(Records from a data source)
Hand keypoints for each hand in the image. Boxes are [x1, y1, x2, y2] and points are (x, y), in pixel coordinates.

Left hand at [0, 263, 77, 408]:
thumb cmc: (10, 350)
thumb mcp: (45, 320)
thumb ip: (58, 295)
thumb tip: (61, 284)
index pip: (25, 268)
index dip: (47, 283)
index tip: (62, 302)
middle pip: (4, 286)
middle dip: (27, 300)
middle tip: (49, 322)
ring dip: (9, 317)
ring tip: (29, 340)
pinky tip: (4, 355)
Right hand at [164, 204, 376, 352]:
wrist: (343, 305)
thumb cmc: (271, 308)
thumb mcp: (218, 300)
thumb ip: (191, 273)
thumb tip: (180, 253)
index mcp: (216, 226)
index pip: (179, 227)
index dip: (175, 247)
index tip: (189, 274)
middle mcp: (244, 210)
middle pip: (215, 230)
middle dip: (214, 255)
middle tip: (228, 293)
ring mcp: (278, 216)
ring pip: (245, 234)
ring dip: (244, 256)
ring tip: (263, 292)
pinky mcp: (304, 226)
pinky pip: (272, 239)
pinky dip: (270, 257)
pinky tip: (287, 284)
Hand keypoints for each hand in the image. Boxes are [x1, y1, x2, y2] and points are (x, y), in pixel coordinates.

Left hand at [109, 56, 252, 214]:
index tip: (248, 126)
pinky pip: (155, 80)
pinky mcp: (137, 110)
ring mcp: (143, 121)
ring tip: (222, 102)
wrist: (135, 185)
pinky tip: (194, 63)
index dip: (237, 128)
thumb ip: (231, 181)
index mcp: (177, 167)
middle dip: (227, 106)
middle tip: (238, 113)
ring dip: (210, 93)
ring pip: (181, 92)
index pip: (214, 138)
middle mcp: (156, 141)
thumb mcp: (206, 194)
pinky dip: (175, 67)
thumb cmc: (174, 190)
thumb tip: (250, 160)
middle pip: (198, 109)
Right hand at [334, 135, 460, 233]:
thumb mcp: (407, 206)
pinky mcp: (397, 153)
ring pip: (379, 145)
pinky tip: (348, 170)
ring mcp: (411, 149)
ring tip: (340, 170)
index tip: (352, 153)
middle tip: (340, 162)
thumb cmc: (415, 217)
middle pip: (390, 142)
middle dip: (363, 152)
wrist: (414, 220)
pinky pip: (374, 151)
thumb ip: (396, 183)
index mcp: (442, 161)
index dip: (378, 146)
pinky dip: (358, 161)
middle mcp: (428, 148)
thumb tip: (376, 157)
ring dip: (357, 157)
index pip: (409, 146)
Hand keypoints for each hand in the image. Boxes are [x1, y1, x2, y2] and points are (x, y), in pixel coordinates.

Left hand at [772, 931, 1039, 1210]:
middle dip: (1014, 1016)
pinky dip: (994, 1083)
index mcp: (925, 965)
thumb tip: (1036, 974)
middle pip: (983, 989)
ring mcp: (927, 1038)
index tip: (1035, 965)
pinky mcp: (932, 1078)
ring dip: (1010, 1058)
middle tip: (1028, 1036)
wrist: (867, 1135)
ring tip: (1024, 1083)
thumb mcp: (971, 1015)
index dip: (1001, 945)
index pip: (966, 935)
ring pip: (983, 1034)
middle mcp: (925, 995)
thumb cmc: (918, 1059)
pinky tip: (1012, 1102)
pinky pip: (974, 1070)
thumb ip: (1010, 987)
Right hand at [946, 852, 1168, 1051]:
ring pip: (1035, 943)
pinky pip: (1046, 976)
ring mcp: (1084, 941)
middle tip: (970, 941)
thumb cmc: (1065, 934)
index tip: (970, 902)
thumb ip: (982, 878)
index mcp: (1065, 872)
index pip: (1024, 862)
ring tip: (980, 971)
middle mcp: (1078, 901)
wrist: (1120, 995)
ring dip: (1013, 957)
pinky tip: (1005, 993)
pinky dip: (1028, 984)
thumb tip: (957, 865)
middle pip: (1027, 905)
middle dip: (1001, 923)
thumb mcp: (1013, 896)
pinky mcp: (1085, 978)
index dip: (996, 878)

• About this exercise: Copy each line of the entries that includes the word "hand".

• Solution for this exercise:
Hand keypoints for each hand in the image. Boxes are [x1, y1, x2, y2] and points are (x, y), in pixel coordinates.
Left hand at [0, 263, 77, 408]:
Right hand at [164, 204, 376, 352]:
Hand keypoints for each hand in the image. Boxes are [x1, y1, x2, y2] and points are (x, y), in pixel coordinates.
Left hand at [109, 56, 252, 214]:
Right hand at [334, 135, 460, 233]:
Hand keypoints for each hand in the image. Boxes are [x1, y1, x2, y2] and points are (x, y), in pixel coordinates.
Left hand at [772, 931, 1039, 1210]:
Right hand at [946, 852, 1168, 1051]:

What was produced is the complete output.